Di, 17. Oktober 2017

Weitere Wahlzuckerln

16.09.2017 18:03

Pensionspaket: SPÖ drückt aufs Tempo

Mit der Einigung auf eine gestaffelte Erhöhung der Bezüge haben die Pensionisten ihr Wahlkampfzuckerl bereits erhalten. Die SPÖ will - im Wissen um die wichtige Wählergruppe - nun rasch Nägel mit Köpfen machen und ein ganzes Pensionspaket am kommenden Mittwoch beschließen. Die ÖVP signalisiert Zustimmung, betont aber, dass in diesem Zusammenhang auch über Zuwanderung geredet werden müsse.

Ende August ging es erstaunlich schnell. Da einigten sich SPÖ und ÖVP ohne viel zu streiten, ohne das übliche Gepolter und ohne die üblichen Angriffe auf die Erhöhung der Pensionen. Bei niedrigen Pensionen bis 1500 Euro gibt es ein Plus in der Höhe von 2,2 Prozent, dann geht es gestaffelt weiter, Pensionen zwischen 2062,5 Euro und 3355 Euro wird die Inflation von 1,6 Prozent ausgeglichen.
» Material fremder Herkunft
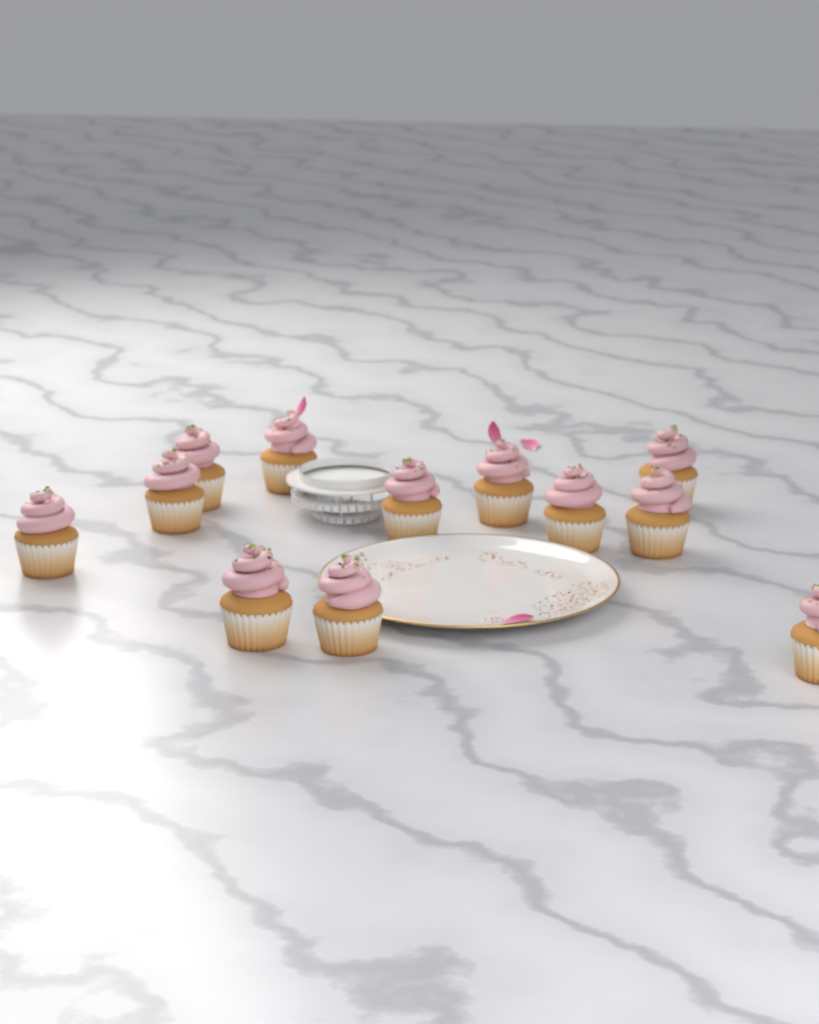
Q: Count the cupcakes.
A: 12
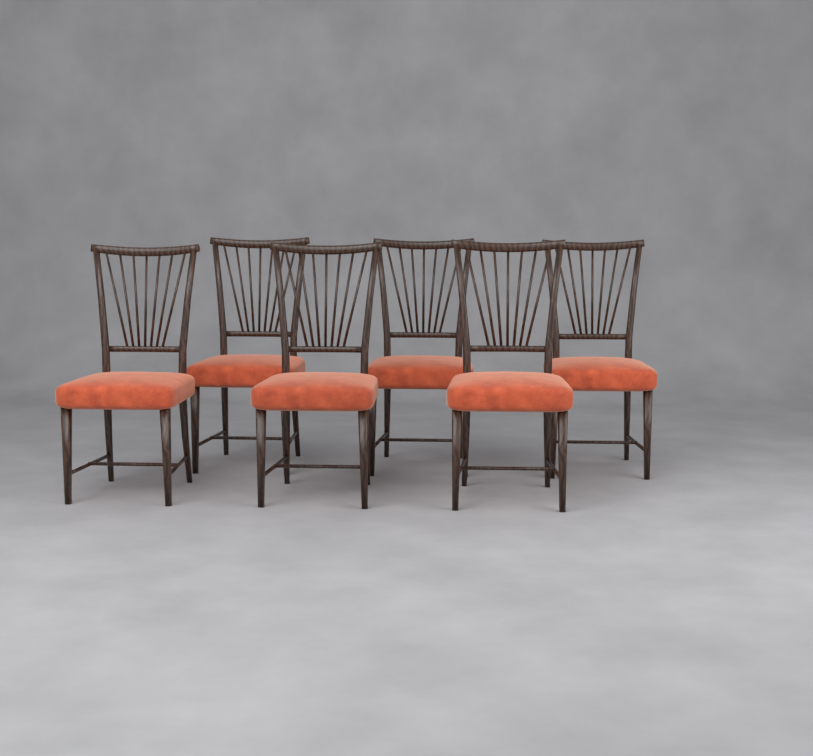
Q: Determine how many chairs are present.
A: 6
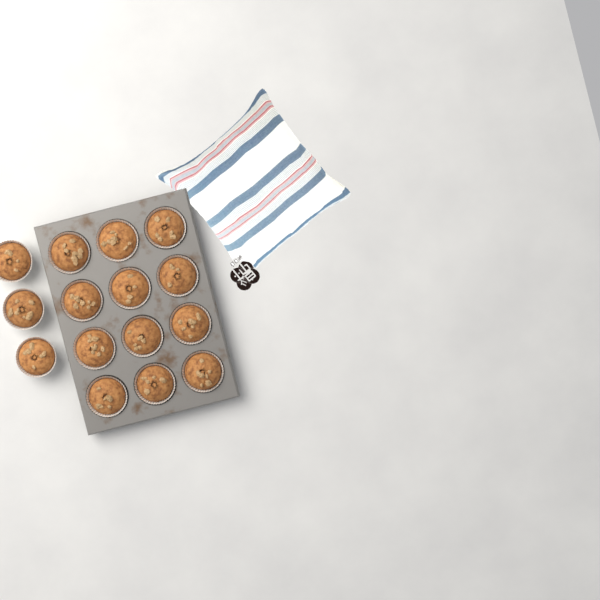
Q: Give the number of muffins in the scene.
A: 15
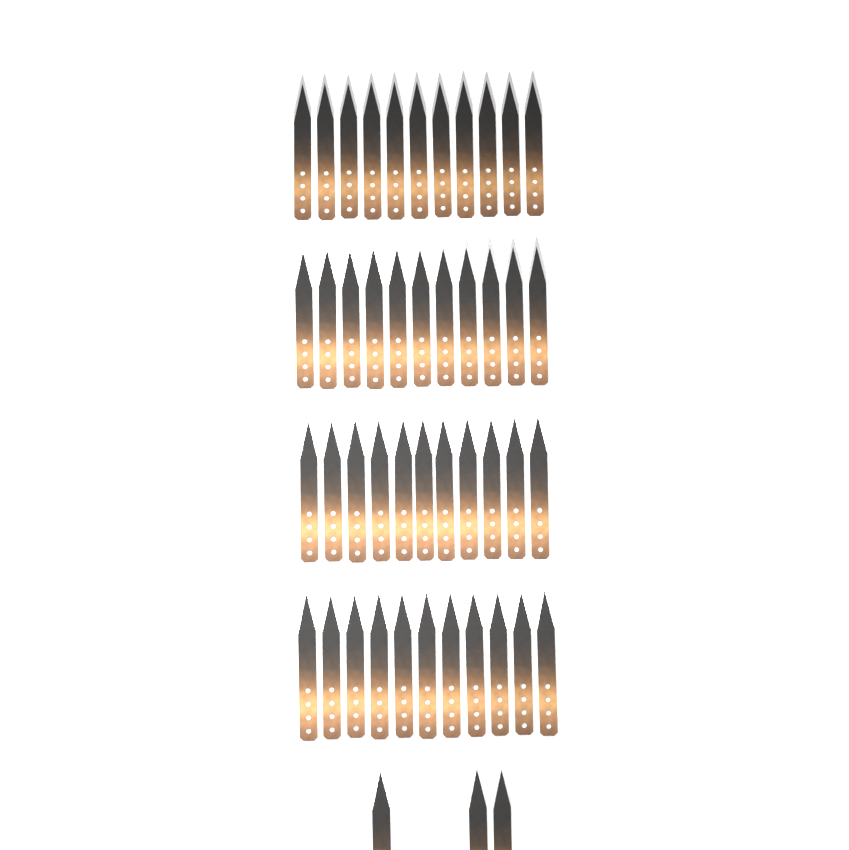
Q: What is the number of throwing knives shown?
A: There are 47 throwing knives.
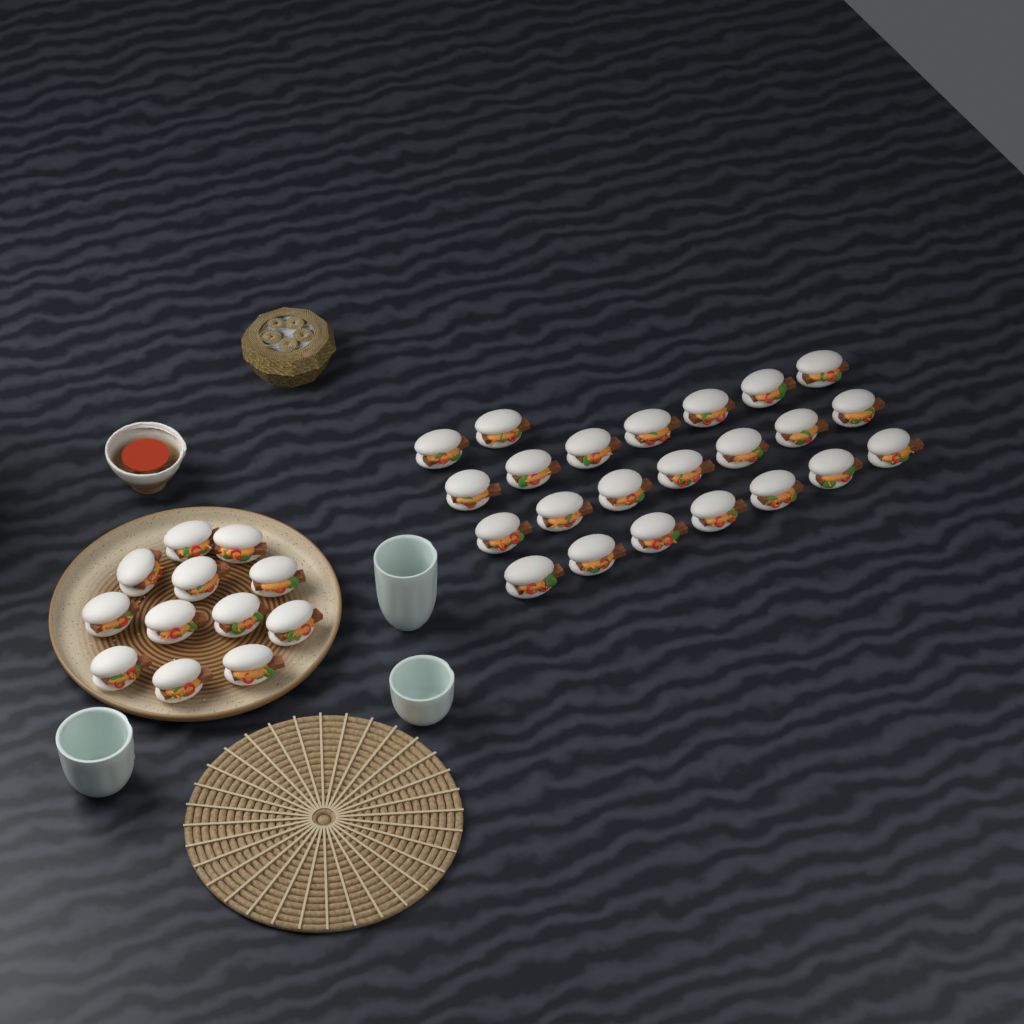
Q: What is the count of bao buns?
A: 35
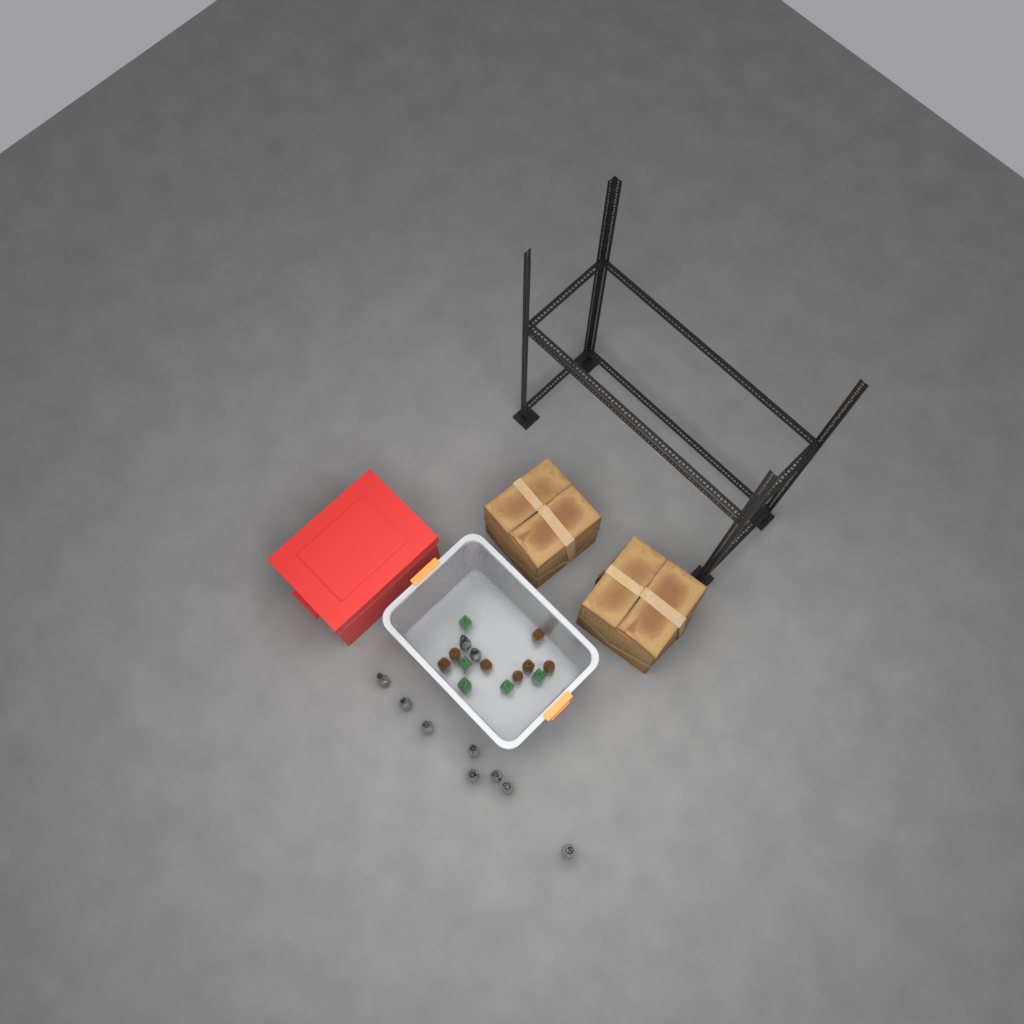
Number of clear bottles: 10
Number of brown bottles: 7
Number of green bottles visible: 5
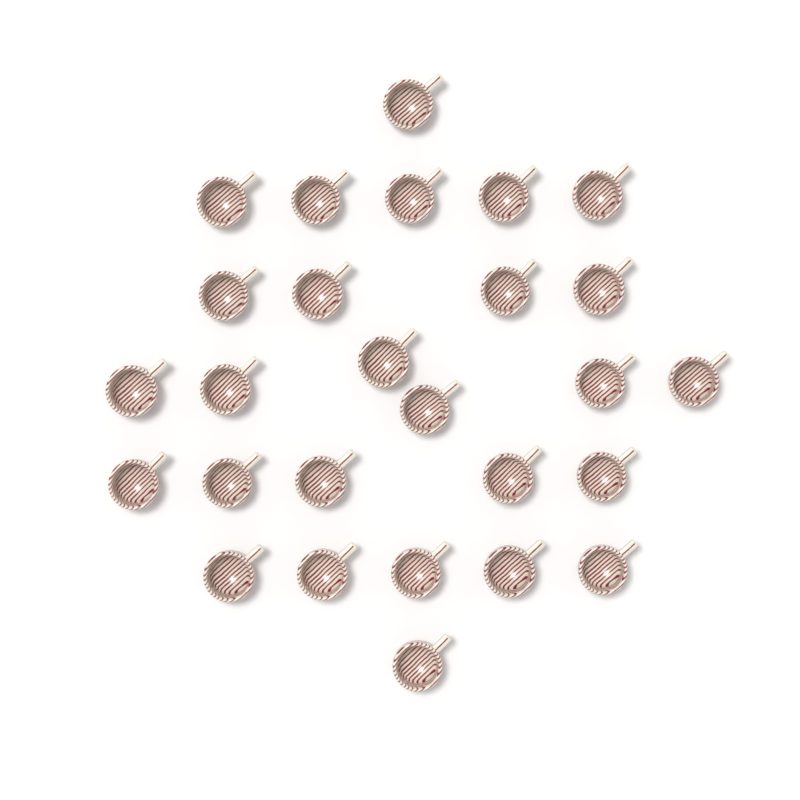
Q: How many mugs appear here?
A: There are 27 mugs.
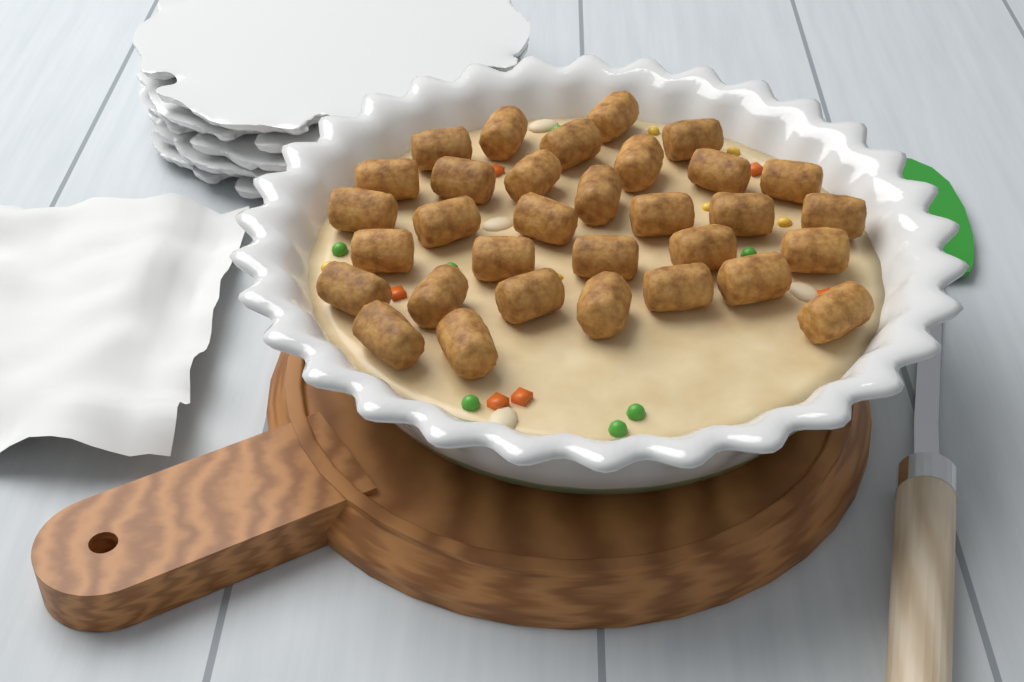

Wer mehr als die Höchstbeitragsgrundlage (im Jahr 2017 sind das 4960 Euro) erhält, bekommt keine zusätzliche Steigerung.

Kern will Privilegien eindämmen
Bundeskanzler Christian Kern nimmt nun noch weitere zwei Punkte in sein Pensionspaket, das er unbedingt umsetzen will, auf: Die Pensionssicherungsbeiträge jener Personen, die Luxusbeträge kassieren - das betrifft etwa Altpolitiker, Beamte oder ehemalige Angestellte der Nationalbank - sollen verdoppelt werden. Die SPÖ rechnet vor: Bezieht jemand etwa eine Sonderpension in der Höhe von 16.800 Euro brutto pro Monat, wurden bisher bis zu 1959 Euro Pensionsbeitrag eingehoben. "Das ist eindeutig zu wenig", sagt der Kanzler im Gespräch mit der "Krone". Künftig soll dieser Betrag auf 3918 Euro verdoppelt werden.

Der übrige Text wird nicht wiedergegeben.